Oleh: Ihwang Syaputra
Oerban.com – Dalam perjalanan sejarah manusia, satu hal yang tidak pernah padam adalah pertarungan antara kebenaran (Al-Haq) dan kebatilan (Al-Batil). Keduanya terus bersitegang, saling menunjukkan eksistensi, masing-masing mengklaim sebagai yang paling benar. Kebenaran berusaha menampakkan dirinya melalui kejujuran, keadilan, dan cahaya petunjuk, sementara kebatilan membungkus dirinya dalam retorika, ilusi, dan propaganda.

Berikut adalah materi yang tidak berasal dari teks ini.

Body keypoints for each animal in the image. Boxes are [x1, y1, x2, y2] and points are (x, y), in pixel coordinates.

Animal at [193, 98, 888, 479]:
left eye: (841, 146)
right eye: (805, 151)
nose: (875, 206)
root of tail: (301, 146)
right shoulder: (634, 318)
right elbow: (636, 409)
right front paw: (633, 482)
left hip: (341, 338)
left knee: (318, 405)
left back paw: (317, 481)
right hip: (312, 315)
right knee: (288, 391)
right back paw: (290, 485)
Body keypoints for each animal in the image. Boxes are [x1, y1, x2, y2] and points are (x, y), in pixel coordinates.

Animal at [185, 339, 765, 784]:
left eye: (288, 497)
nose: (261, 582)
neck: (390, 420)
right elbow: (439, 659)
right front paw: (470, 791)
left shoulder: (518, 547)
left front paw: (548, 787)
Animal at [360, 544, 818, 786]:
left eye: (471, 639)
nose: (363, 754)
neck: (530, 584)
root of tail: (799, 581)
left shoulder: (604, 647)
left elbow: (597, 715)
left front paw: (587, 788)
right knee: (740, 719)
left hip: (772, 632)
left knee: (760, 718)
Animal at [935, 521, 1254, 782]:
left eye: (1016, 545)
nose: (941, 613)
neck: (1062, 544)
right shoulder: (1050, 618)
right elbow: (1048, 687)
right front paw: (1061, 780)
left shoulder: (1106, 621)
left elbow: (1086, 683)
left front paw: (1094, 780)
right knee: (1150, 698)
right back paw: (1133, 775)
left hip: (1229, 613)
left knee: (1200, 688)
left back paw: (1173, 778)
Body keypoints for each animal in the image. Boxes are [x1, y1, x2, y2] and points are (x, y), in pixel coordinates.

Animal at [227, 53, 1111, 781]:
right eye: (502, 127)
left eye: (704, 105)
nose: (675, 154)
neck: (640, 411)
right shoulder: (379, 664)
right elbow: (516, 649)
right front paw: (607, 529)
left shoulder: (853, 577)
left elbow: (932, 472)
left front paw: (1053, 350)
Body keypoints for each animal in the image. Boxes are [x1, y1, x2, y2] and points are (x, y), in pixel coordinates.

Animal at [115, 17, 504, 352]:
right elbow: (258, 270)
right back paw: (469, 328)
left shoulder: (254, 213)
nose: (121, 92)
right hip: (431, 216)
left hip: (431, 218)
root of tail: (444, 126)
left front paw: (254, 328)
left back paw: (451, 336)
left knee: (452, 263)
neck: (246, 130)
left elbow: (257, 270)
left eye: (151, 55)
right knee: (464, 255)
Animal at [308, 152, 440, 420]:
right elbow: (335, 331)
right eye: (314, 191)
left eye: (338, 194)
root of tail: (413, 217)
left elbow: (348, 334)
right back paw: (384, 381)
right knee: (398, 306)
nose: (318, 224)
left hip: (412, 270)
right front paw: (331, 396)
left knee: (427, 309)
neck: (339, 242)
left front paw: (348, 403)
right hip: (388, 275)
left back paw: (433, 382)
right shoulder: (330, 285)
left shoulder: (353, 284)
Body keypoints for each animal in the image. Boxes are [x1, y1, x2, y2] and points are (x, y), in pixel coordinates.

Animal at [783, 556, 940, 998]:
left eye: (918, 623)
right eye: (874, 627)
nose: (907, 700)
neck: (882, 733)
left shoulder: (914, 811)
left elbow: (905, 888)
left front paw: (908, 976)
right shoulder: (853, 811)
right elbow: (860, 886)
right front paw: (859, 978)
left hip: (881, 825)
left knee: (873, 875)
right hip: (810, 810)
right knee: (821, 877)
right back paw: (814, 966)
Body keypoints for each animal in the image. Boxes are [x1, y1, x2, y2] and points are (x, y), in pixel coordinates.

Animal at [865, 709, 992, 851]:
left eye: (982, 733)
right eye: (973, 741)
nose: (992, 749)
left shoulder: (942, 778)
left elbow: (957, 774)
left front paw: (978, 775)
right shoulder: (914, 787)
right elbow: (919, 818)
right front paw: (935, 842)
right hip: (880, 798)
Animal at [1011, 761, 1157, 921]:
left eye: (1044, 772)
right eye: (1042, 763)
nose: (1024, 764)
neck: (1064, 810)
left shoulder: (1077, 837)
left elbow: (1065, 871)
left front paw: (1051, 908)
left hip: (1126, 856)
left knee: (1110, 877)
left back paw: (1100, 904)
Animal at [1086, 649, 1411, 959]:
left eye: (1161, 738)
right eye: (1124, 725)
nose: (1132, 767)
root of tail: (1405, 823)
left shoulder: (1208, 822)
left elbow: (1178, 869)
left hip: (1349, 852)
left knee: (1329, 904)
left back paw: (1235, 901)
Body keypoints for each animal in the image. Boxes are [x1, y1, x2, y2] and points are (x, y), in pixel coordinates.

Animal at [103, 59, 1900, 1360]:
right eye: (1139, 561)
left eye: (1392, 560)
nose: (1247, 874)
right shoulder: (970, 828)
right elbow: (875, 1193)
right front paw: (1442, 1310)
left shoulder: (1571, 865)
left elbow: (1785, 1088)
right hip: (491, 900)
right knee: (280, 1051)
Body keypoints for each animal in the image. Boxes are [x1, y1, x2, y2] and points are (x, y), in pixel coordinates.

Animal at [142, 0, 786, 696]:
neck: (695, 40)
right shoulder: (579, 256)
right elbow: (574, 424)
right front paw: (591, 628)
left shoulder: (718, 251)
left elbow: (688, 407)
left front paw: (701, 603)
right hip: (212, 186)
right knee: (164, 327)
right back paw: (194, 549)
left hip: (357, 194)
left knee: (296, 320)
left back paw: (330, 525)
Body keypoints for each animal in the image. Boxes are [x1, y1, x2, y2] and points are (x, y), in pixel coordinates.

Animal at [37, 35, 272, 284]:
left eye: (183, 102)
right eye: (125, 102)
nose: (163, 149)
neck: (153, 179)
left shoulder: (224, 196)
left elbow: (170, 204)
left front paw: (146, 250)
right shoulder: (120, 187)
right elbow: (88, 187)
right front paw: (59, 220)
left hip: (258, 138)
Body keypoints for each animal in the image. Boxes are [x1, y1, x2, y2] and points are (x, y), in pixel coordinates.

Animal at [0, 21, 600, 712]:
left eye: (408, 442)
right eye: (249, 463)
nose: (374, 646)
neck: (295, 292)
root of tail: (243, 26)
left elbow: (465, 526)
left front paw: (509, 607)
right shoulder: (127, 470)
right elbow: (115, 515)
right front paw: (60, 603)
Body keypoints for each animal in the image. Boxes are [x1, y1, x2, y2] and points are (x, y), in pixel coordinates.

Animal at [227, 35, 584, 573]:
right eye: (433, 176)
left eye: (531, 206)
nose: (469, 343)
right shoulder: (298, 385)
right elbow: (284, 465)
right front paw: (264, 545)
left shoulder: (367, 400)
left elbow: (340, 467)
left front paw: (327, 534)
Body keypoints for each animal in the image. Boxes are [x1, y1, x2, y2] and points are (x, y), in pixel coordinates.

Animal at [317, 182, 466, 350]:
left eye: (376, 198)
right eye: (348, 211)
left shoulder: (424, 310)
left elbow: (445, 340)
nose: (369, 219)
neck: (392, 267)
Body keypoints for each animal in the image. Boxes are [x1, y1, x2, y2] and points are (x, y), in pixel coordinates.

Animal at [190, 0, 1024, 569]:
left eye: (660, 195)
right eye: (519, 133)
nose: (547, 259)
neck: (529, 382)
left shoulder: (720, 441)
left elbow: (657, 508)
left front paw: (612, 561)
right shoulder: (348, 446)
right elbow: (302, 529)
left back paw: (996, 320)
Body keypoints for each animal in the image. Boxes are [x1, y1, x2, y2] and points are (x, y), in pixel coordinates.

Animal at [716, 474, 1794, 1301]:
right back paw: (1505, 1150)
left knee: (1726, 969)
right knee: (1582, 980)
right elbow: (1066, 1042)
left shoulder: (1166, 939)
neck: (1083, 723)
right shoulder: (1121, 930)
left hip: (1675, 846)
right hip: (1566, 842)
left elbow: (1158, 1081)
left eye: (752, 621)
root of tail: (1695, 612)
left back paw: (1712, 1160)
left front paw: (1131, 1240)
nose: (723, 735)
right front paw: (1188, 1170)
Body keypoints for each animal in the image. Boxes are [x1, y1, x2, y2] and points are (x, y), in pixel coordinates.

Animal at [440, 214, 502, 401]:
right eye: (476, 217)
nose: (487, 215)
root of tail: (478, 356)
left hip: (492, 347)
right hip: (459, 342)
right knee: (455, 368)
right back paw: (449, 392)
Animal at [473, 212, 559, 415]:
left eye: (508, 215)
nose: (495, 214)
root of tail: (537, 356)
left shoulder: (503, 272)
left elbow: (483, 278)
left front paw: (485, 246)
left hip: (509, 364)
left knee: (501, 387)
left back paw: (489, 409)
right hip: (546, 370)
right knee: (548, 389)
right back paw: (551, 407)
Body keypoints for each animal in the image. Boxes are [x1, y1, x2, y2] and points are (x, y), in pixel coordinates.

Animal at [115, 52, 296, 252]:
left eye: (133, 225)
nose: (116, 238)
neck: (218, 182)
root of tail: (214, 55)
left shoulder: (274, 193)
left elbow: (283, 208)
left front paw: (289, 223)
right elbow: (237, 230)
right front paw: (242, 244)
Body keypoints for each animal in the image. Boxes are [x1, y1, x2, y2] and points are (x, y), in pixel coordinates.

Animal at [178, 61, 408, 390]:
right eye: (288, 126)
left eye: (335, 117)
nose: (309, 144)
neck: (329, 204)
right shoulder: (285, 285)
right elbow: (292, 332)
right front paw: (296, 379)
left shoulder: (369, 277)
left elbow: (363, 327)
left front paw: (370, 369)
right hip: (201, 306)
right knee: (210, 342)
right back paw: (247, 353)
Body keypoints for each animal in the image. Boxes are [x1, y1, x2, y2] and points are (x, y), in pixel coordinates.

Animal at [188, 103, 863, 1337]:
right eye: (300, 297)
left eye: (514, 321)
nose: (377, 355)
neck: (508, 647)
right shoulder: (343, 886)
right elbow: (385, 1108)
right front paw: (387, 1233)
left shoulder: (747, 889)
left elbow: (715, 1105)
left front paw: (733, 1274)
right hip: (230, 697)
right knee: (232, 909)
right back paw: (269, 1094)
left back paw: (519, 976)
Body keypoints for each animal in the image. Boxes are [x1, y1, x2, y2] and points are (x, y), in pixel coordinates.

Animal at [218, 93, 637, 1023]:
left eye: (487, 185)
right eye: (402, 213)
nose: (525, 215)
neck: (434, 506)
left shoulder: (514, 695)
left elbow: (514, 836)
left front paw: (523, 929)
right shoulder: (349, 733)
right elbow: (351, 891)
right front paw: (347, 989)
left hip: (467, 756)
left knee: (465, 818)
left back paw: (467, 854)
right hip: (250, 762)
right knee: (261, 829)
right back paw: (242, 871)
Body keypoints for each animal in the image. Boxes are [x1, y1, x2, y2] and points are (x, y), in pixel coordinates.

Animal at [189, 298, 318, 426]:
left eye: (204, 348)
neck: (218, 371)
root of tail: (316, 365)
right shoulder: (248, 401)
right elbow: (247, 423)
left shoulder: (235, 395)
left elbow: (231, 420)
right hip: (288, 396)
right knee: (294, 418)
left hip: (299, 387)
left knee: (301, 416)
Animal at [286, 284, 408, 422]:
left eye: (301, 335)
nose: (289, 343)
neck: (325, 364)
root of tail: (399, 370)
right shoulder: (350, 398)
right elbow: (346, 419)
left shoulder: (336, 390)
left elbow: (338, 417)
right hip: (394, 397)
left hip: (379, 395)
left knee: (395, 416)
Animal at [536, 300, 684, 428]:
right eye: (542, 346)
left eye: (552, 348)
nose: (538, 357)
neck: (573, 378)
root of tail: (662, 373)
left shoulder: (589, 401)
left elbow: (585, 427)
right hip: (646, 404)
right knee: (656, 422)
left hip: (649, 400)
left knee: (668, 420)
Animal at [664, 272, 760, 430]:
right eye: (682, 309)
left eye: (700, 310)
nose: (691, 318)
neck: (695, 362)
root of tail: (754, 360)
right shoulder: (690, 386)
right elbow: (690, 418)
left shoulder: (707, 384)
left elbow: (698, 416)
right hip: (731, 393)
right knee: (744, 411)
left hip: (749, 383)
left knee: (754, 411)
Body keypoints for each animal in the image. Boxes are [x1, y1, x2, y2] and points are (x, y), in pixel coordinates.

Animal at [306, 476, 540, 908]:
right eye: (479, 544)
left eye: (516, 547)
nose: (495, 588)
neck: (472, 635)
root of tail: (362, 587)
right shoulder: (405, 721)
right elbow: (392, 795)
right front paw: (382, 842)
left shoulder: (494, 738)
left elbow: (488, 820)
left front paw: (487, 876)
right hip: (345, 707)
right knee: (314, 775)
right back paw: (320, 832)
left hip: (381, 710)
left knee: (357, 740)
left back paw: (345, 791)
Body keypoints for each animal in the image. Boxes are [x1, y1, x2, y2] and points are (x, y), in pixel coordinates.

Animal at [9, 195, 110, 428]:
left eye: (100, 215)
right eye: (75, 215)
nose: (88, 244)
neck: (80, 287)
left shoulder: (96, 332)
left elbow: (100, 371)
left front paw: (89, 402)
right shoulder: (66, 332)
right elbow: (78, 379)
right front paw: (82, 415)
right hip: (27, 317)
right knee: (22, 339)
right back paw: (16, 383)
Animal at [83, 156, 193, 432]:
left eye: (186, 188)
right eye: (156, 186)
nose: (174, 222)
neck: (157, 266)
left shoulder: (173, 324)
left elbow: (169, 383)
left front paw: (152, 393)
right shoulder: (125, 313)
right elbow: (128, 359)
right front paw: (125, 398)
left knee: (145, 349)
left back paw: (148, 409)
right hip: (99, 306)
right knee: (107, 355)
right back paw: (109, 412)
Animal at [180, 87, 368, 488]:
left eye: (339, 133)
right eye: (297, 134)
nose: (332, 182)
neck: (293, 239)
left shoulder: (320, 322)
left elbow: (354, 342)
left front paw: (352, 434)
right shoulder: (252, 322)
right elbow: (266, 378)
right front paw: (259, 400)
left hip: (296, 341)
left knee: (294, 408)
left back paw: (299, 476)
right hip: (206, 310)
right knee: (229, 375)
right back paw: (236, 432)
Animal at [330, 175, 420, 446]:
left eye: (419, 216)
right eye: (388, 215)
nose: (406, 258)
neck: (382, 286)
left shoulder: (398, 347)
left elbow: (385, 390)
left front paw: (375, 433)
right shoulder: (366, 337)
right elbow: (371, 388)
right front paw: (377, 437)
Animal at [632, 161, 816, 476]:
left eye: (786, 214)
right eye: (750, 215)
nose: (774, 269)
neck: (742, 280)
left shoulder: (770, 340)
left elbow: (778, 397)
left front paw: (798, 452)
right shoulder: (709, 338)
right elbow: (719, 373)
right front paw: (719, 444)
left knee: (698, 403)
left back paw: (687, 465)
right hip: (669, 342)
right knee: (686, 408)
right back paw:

Sejarah Islam sendiri menjadi saksi nyata dari pertarungan ini. Sejak masa Nabi Adam dengan Iblis, hingga zaman Rasulullah ﷺ menghadapi Abu Jahal dan para pembesar Quraisy, serta perjuangan kaum Muslimin melawan kekufuran di berbagai belahan dunia. Yang mempertemukan mereka bukan sekadar konflik fisik, tetapi benturan ide, prinsip, dan keyakinan.
Di zaman modern, konflik ini belum juga berakhir. Bahkan, ia menjelma dalam berbagai bentuk yang lebih kompleks: perang pemikiran, ideologi, sistem hukum, media, bahkan relasi sosial. Masing-masing membawa “kebenaran” versinya sendiri. Namun, pertanyaannya: standar apa yang digunakan untuk menilai benar dan salah?
Inilah tantangannya. Ketika manusia menjadikan dirinya sebagai tolok ukur kebenaran, maka akan muncul banyak versi kebenaran. Setiap individu, kelompok, atau bangsa bisa saja mengklaim memiliki kebenaran yang sah. Padahal, jika kebenaran ditentukan oleh kepentingan manusia, maka yang lahir hanyalah kekacauan moral.
Islam hadir dengan solusi yang tegas: jadikan Allah ﷻ dan syariat-Nya sebagai standar kebenaran. Dalam Alquran, Allah telah menjelaskan bahwa kebenaran datang dari-Nya dan tidak ada setelah kebenaran selain kesesatan (QS. Yunus: 32). Maka, tugas seorang muslim adalah berpegang teguh pada petunjuk Ilahi, bukan sekadar mengikuti arus opini mayoritas.
Kita juga belajar dari sejarah bahwa perbedaan pemahaman bisa menjelma menjadi perbedaan keyakinan. Bahkan, tokoh sekelas Soekarno dan Hatta, yang bersama-sama memperjuangka kemerdekaan bangsa, pada akhirnya berpisah jalan karena perbedaan prinsip. Perbedaan ini bisa tumbuh menjadi permusuhan, kebencian, hingga pertumpahan darah. Jika itu terjadi dalam dunia politik, apalagi dalam ranah akidah dan keyakinan?
Karena itu, kita perlu terus waspada. Kebenaran dan kebatilan akan selalu bertarung dalam berbagai medan baik yang terlihat maupun yang tersembunyi. Kita harus memilih untuk berpihak. Dan pilihan itu tidak bisa netral. Sebab, siapa yang tidak memihak kebenaran, pada akhirnya akan terseret ke dalam kebatilan sedikit demi sedikit, tanpa disadari.
*Penulis merupakan mahasiswa Komunikasi dan Penyiaran Islam UIN Sultan Thaha Saifuddin Jambi.